● Listed entries
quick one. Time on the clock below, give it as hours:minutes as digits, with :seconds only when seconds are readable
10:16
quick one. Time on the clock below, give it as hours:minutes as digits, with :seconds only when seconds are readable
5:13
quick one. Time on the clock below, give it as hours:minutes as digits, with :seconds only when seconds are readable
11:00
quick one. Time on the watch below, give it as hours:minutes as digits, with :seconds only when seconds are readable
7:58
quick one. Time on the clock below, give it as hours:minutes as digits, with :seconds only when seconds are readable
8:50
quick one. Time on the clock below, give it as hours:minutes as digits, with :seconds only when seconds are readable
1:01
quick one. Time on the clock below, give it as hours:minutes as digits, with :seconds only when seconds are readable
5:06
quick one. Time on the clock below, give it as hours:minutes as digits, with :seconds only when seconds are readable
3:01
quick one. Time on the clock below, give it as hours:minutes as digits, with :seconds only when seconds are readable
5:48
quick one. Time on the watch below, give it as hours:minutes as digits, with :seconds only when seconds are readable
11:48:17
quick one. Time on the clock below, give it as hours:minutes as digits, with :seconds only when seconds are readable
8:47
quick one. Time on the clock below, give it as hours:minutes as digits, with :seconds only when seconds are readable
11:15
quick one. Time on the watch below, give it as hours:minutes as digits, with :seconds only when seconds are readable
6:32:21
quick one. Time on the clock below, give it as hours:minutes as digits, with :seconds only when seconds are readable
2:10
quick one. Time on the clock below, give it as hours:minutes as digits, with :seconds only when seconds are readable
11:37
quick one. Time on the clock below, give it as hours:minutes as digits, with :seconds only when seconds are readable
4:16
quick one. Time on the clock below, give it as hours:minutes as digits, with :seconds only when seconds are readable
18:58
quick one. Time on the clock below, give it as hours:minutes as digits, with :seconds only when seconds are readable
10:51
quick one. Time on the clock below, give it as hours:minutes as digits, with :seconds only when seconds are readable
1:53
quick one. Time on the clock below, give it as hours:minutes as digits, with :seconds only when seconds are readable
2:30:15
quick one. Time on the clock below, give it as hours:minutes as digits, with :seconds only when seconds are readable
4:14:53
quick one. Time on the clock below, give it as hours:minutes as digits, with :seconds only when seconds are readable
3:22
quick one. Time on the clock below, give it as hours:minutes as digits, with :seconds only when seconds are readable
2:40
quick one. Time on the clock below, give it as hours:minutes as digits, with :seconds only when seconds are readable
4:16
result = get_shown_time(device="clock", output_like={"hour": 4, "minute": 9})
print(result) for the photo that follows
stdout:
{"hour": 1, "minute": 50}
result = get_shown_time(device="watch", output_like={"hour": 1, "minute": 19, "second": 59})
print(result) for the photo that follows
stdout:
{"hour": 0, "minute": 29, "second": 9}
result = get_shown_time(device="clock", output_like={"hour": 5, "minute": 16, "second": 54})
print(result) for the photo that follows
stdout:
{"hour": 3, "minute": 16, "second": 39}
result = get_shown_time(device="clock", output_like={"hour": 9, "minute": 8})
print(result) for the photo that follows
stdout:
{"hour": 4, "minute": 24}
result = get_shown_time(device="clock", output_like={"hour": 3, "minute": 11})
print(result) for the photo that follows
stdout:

● Requirements
Pick out every line of the data above that contains the string "device", and copy each one. Case counts.

● Task response
result = get_shown_time(device="clock", output_like={"hour": 4, "minute": 9})
result = get_shown_time(device="watch", output_like={"hour": 1, "minute": 19, "second": 59})
result = get_shown_time(device="clock", output_like={"hour": 5, "minute": 16, "second": 54})
result = get_shown_time(device="clock", output_like={"hour": 9, "minute": 8})
result = get_shown_time(device="clock", output_like={"hour": 3, "minute": 11})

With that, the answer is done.